E’ stata votata in Comune la variante al piano regolatore che consente di realizzare il primo tracciato del nuovo metrobus di Perugia. Si tratta di autobus, appunto a forma di metrò, di una lunghezza di 18 metri ed elettrici. Ce ne saranno 13 e saranno ad alta frequenza, vale a dire che faranno avanti e indietro lungo il percorso che va da Settevalli a Castel del Piano, individuato come il primo tracciato di questa innovativa forma di trasporto che si vuole realizzare nel capoluogo umbro. Il metrobus viene anche chiamato Brt che sta per bus rapid transport.
Il Consiglio ha approvato con 20 voti a favore (maggioranza), 3 contrari (Croce, Maddoli e Tizi) e 6 astenuti (opposizione) la variante al piano regolatore.
Il capogruppo IPP Fabrizio Croce, in coerenza con quanto fatto in precedenza, ha confermato il voto contrario sull’atto. «Notiamo – ha detto -che la stessa celerità che viene seguita per produrre varianti necessarie per il brt non viene riproposta per produrre soluzioni affinché il trasporto pubblico locale si possa adeguare con questo sistema».

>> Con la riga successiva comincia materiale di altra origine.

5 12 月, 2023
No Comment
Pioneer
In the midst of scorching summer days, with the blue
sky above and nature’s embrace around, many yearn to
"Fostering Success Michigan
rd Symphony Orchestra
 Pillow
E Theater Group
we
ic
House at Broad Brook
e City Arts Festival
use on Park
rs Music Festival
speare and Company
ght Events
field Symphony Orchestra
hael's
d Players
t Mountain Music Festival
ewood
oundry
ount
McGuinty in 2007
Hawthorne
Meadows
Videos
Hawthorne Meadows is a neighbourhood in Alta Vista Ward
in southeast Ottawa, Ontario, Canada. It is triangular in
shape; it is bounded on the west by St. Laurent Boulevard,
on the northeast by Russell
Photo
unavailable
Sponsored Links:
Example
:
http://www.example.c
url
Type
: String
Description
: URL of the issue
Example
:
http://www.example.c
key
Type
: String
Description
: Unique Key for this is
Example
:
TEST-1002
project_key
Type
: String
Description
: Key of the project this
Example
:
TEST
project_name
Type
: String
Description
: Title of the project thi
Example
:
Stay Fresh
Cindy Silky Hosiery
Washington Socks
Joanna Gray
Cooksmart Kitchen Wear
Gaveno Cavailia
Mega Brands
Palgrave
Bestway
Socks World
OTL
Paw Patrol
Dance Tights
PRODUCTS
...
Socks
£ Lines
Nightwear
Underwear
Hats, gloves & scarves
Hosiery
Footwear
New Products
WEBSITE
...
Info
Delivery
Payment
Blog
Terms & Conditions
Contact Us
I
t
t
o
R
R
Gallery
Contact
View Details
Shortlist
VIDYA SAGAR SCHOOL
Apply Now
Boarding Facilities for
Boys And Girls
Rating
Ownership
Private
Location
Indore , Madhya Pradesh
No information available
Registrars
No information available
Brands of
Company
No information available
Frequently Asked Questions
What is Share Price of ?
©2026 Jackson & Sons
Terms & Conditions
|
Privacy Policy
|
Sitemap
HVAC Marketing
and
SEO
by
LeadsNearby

Il consigliere del Pd Francesco Zuccherini ha ribadito che «l’idea di ridurre il traffico potenziando i sistemi pubblici è condivisibile; ecco perché il gruppo di opposizione ha confermato un voto di astensione bonaria sulla pratica, non nascondendo, tuttavia, alcune criticità».Per Zuccherini, pur trattandosi di un’opera molto costosa (110 milioni di euro), la stessa «è stata pensata per una specifica zona della città (Castel del Piano-Fontivegge) perché, per sua conformazione, potrà passare solamente lì, ingenerando anche alcuni disagi (senso unico di via Settevalli) e non interagendo a sufficienza con gli altri sistemi di mobilità. Altra criticità è legata ai parcheggi di scambio ed, in particolare, a quello individuato nell’area dell’ospedale, di difficile fruizione perché già oggi oberato».
Una forte contrarietà sulla pratica è stata espressa dal M5S tramite la capogruppo Francesca Tizi, secondo cui l’opera non contribuirà a superare i problemi di mobilità della città. Tizi ha evidenziato che il progetto stenta ancora oggi a decollare pur dovendosi concludere entro un anno; ciò significa che, a causa della contemporanea apertura di più cantieri in varie aree della città, ciò produrrà forti disagi all’utenza, peraltro mai coinvolta.
La consigliera di Progetto Perugia Cristiana Casaioli ha sostenuto che «in tema di mobilità l’Amministrazione ha compiuto un grande salto di qualità approvando il Pums (piano urbano della mobilità sostenibile), atto ampiamente partecipato. Il Brt, in particolare, è un sistema di trasporto pubblico locale conveniente che diverrà una delle linee portanti del tpl perugino; in questa linea esistono delle reti di adduzione che andranno ad intercettare la linea del Metrobus. I 12 km del tracciato saranno in parte in sede propria ed in parte in sede promiscua, ma con percorrenza preferenziale tramite semafori in favore del brt proprio per facilitarne il passaggio. Si tratta, peraltro, di un mezzo che passerà con grande frequenza disincentivando così l’uso dell’auto privata, anche grazie alla presenza di diffusi parcheggi di interscambio. Infine con i 110 milioni di investimento, segnala Casaioli, verrà prodotto non soltanto un nuovo mezzo di trasporto ma verranno riqualificate intere aree da esso attraversate (strade, marciapiedi, parcheggi); il tutto ad impatto ambientale zero».